È quanto sembra emergere dal caso del nuovo imam di Bologna, subentrato dopo che lo storico imam Zulfiqar Khan è rimasto bloccato in Pakistan per motivi di sicurezza nazionale. Il nuovo arrivato, giovane e popolare, ha portato con sé un linguaggio decisamente più acceso, una comunicazione più aggressiva e una presenza social sempre più invadente.

Le dichiarazioni dell’imam, come quando critica i musulmani che si scambiano gli auguri di Natale, definendo questo gesto inaccettabile perché “a Natale è nato il figlio di Dio, e dire che Allah abbia un figlio è un insulto”, oppure quando afferma che donne e uomini non dovrebbero parlarsi liberamente, non sono semplicemente controverse: sono l’espressione di una visione chiusa e rigida, profondamente in contrasto con i principi di libertà e convivenza che costituiscono le fondamenta della nostra società democratica

Non è questo l’Islam che conosciamo attraverso tante persone musulmane che vivono e lavorano pacificamente in Italia, che credono in una fede fatta di rispetto, carità, umiltà e fratellanza. Non è questo l’Islam che, anche nelle sue interpretazioni più conservatrici, invita al confronto con il mondo e non alla sua demonizzazione.

Ma è proprio qui il punto dolente: il confine tra religione e ideologia, tra fede e potere, tra guida spirituale e influencer radicale. La religione, qualunque essa sia, non può essere usata per intimidire, per imporre un modello di comportamento che nega libertà individuali, specialmente alle donne.

La preoccupazione sollevata da alcune voci politiche non può essere liquidata come semplice allarmismo: siamo di fronte a una forma di radicalizzazione che si traveste da predicazione, ma che nei fatti mina le basi della convivenza civile.

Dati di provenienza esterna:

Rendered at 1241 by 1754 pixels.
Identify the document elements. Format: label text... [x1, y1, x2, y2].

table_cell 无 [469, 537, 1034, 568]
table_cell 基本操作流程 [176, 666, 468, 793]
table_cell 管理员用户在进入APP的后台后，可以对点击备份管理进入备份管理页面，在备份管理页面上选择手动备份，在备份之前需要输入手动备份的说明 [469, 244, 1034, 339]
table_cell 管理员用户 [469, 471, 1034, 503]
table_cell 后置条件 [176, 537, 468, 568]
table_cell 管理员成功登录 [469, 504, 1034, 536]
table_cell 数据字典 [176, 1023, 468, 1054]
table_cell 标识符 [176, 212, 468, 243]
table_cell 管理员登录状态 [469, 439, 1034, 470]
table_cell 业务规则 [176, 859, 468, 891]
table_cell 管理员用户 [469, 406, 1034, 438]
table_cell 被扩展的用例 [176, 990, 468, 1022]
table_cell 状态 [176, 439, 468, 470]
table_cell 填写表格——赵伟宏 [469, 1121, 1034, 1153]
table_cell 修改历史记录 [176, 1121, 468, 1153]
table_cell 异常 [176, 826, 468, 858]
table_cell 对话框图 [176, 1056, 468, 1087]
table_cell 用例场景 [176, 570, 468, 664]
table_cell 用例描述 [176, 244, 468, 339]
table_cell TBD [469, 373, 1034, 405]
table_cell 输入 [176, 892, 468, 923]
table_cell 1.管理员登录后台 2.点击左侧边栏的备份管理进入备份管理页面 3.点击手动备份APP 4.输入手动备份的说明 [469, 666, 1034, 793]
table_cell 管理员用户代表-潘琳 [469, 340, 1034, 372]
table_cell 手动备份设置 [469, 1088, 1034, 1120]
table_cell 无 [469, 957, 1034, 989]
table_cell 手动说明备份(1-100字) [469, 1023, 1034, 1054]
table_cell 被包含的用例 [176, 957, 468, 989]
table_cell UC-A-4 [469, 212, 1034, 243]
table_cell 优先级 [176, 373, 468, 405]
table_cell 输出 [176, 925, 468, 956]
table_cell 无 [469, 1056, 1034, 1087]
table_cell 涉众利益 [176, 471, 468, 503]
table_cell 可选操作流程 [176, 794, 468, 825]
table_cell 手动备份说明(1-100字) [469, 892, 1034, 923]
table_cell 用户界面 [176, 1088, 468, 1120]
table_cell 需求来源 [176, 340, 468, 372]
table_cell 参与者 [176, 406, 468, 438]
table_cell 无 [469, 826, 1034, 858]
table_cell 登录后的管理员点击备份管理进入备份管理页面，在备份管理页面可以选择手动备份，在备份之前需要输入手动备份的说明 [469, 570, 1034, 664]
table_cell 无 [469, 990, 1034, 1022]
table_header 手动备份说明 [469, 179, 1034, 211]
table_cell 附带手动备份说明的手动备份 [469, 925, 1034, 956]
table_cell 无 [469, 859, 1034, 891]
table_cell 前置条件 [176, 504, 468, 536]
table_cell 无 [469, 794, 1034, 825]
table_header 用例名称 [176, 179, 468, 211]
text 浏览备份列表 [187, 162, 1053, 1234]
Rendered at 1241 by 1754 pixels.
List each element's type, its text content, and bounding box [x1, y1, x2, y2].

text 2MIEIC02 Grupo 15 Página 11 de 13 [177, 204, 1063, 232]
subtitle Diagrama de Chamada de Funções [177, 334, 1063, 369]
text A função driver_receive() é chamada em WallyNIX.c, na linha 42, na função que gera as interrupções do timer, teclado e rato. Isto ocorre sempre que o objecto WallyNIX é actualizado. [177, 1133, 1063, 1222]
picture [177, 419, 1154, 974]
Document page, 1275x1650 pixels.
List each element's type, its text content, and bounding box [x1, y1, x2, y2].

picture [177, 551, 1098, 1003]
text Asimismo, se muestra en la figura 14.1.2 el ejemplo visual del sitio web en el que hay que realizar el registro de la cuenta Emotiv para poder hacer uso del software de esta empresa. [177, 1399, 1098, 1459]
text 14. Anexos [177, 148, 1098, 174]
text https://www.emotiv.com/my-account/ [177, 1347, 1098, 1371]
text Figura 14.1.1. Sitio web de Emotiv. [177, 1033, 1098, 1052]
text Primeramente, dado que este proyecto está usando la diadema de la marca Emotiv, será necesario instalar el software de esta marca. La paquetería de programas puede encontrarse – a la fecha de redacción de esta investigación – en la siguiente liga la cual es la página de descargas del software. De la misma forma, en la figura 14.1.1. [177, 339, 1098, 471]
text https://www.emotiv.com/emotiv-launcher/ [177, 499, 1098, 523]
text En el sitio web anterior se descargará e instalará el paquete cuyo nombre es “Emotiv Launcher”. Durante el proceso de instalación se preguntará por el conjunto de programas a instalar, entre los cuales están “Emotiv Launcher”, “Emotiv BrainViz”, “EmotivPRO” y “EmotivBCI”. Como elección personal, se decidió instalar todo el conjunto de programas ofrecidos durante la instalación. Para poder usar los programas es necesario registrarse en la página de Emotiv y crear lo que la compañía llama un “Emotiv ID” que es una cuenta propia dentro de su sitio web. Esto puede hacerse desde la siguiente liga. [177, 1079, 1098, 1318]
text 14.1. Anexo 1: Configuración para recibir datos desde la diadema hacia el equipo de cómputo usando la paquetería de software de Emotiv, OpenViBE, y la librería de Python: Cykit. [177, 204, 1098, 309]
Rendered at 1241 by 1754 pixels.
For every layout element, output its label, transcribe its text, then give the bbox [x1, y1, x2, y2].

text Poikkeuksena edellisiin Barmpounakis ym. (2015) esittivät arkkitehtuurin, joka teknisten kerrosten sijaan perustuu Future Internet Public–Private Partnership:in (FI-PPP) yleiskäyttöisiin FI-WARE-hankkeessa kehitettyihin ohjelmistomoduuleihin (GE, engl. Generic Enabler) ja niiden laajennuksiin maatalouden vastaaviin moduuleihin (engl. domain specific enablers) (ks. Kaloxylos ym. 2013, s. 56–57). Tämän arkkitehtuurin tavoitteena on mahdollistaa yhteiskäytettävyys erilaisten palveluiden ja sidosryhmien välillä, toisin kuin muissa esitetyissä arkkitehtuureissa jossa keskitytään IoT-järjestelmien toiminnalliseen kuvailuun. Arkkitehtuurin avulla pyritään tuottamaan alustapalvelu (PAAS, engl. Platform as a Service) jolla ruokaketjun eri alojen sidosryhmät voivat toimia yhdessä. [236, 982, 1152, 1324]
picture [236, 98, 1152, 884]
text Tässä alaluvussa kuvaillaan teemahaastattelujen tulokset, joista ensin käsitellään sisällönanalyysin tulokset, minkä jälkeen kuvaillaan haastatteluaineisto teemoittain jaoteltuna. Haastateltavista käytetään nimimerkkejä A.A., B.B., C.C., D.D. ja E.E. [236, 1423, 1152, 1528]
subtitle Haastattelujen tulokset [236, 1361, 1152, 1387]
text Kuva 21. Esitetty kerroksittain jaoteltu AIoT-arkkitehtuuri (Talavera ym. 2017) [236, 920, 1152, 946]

Quando un imam, per di più giovane e popolare sui social, usa il pulpito per attaccare, giudicare e dividere, non sta diffondendo fede: sta alimentando una cultura del sospetto, della chiusura e del controllo.

La cosa più pericolosa è che tutto questo avviene sotto gli occhi di tutti, in video che raggiungono migliaia di visualizzazioni e parlano a un pubblico spesso giovane, in cerca di riferimenti e identità.

Continuare a ignorare questi segnali significa lasciare spazio all’estremismo, legittimarlo con il silenzio e permettere che cresca anche dove si dovrebbe invece coltivare il dialogo.